* [What you will do]
Reproduce the whole listing below without its pictures, exactly as written.

▬▬▬

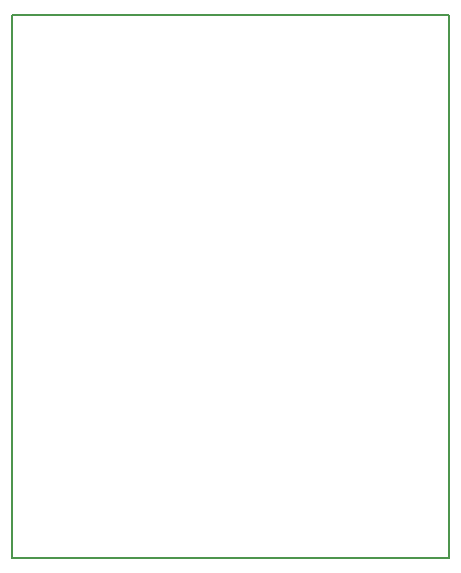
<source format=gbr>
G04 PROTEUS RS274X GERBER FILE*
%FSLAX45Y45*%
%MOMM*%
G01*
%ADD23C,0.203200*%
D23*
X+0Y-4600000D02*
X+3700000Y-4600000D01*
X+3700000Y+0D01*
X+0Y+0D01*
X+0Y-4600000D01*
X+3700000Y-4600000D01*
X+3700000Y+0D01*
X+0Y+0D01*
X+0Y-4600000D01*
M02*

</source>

▬▬▬

* [Output for this exercise]
<source format=gbr>
G04 PROTEUS RS274X GERBER FILE*
%FSLAX45Y45*%
%MOMM*%
G01*
%ADD23C,0.203200*%
D23*
X+0Y-4600000D02*
X+3700000Y-4600000D01*
X+3700000Y+0D01*
X+0Y+0D01*
X+0Y-4600000D01*
X+3700000Y-4600000D01*
X+3700000Y+0D01*
X+0Y+0D01*
X+0Y-4600000D01*
M02*

</source>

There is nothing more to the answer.